AT&T's Weber: Don't Overlook the Video Basics
You can watch the whole keynote right here:
Multi-screen services are "sexy and important," but they are "not important unless there's a TV service to wrap [them] around," said Weber, Tuesday's opening keynoter. "It begins with the TV service."
But that doesn't mean AT&T doesn't lavish attention and resources on those sexier things. In fact, there's plenty of that going on at U-verse.
Weber pointed out examples such as U-verse's multi-view app that lets customers watch different camera angles of a Chicago Cubs game. He also talked up U-verse's mobile integration, which allows subs to stream and "sideload" content (on smartphones only) and control the DVR using a common user interface; and U-verse online, a TV Everywhere component that can stream out 180,000 TV shows, movies and clips. He also pointed to AT&T's link-up with Microsoft Corp. (Nasdaq: MSFT), which brings the U-verse experience to the Xbox 360 console, and a new set of social networking apps that are fused with U-verse and aim to drive usage and customer engagement. (See U-verse Gets Appy, Goes Social and Xbox 360 Joins the U-verse Lineup .)
Weber also explained the drivers behind AT&T's new wireless receiver that uses Wi-Fi in lieu of a traditional coax connection. That product, available in all AT&T U-verse markets starting Oct. 31, can be drop-shipped, with the aim of driving down operating expenses such as truck rolls and reducing install times. "We'll never have to send a tech to the house," Weber said. (See AT&T U-Verse Boxes Go Wireless.)
Weber also confirmed that the wireless U-verse receiver won't be used to transcode video into formats that can be displayed on tablets, PCs and other IP devices that are hanging off a home's Wi-Fi network.

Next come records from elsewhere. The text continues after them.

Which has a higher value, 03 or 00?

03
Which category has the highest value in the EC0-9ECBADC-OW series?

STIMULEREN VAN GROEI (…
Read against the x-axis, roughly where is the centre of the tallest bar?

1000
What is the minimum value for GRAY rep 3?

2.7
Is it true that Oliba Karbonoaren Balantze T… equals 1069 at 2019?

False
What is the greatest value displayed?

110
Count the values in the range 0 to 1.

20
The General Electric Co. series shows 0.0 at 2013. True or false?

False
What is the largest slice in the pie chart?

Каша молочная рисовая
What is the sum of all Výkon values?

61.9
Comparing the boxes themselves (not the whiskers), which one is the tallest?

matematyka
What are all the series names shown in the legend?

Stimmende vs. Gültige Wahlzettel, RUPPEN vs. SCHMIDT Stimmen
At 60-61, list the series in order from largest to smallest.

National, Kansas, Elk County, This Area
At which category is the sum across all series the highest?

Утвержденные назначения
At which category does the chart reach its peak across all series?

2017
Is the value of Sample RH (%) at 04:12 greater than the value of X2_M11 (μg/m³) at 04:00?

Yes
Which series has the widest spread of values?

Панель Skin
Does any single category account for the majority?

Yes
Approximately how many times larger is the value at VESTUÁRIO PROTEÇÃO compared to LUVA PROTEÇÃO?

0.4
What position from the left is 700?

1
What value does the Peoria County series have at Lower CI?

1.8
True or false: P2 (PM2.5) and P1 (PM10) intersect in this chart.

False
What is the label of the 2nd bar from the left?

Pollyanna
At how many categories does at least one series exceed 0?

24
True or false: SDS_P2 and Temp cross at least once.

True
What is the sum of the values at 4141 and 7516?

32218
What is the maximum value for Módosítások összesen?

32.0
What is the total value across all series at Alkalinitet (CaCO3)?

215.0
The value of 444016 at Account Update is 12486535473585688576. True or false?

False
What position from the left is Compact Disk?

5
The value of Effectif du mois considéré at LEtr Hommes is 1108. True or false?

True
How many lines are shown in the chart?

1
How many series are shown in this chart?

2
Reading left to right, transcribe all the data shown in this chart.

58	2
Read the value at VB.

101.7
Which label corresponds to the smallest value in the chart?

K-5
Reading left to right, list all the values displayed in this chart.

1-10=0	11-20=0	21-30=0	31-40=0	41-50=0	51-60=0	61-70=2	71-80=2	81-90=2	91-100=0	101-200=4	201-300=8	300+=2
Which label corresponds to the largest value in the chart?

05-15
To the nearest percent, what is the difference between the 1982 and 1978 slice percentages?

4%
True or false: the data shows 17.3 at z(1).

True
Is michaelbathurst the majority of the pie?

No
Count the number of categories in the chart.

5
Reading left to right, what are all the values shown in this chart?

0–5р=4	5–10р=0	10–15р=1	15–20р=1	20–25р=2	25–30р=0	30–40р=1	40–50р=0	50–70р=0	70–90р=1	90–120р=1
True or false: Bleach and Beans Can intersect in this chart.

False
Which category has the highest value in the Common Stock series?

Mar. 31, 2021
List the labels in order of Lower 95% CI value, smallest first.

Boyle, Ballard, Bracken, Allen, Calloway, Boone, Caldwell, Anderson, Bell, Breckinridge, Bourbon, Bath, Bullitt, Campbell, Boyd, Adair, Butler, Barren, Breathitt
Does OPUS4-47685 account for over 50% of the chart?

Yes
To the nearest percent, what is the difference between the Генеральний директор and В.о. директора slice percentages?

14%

But the idea of supporting such an app in the home is "in the forefront of our thinking. ... It's an architecture and efficiency discussion." (See Comcast AnyPlay to Stream Live TV to Tablets .)
AT&T is likewise interested in delivering U-verse to a new breed of connected TVs, with an important caveat. "It doesn't make sense in the U-verse footprint to deliver a partial service" to smart TVs, Weber said. (See CES 2011: Samsung Puts MSOs in the Picture.)